What’s more, it is then enunciated in para  7   that, “This Court, in a series of judgments, has exercised its inherent powers under Article 142 of the Constitution of India for dissolution of a marriage where the Court finds that the marriage is totally unworkable, emotionally dead, beyond salvage and has broken down irretrievably, even if the facts of the case do not provide a ground in law on which the divorce could be granted. In the present case, admittedly, the appellant-husband and the respondent-wife have been living separately for more than 22 years and it will not be possible for the parties to live together. Therefore, we are of the opinion that while protecting the interest of the respondent-wife to compensate her by way of lump sum permanent alimony, this is a fit case to exercise the powers under Article 142 of the Constitution of India and to dissolve the marriage between the parties.”

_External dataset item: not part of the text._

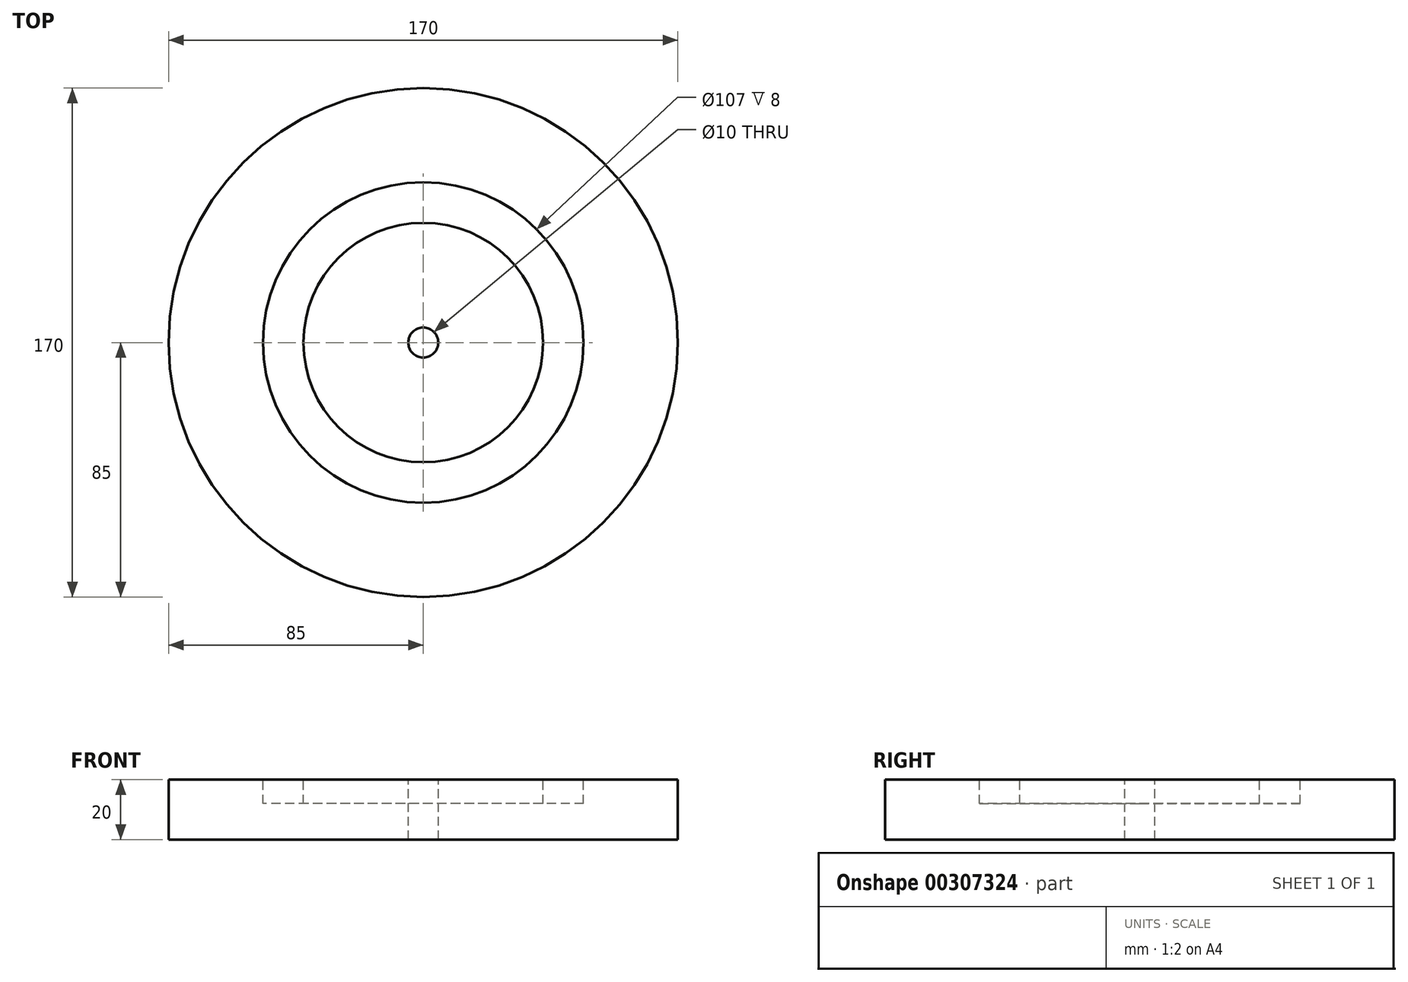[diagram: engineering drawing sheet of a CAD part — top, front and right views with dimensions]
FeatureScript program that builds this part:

Most importantly, it is then held in para 8 that, “In view of the above and for the reasons stated above, the application for divorce filed by the appellant-husband for dissolution of marriage is hereby allowed. The marriage between the appellant-husband and the respondent-wife is ordered to be dissolved in exercise of powers under Article 142 of the Constitution of India on the condition and as agreed by the learned Senior Advocate appearing on behalf of the appellant-husband that the appellant-husband shall pay to the respondent-wife a lump sum permanent alimony, quantified at Rs 20,00,000/- (Rupees Twenty Lakhs) to be paid directly to the respondent-wife by way of demand draft within a period of eight weeks from today. Till the permanent alimony as above is paid to the respondent-wife, the appellant-husband to continue to pay the maintenance as being paid to her.” Lastly, it is then held in para 9 that, “The appeal is allowed in the aforesaid terms. No costs.”

In summary, it may well be said that the Apex Court has once again reiterated that the inherent powers under Article 142 of the Constitution can be invoked to dissolve marriage which has broken down irretrievably. There is no point in continuing a marriage which has broken down irretrievably. The best option in such cases is to allow the parties to separate from each other and this is what has been allowed by the top court in this leading case also even though the facts of the case do not provide a ground in law on which the divorce could be granted! No denying it!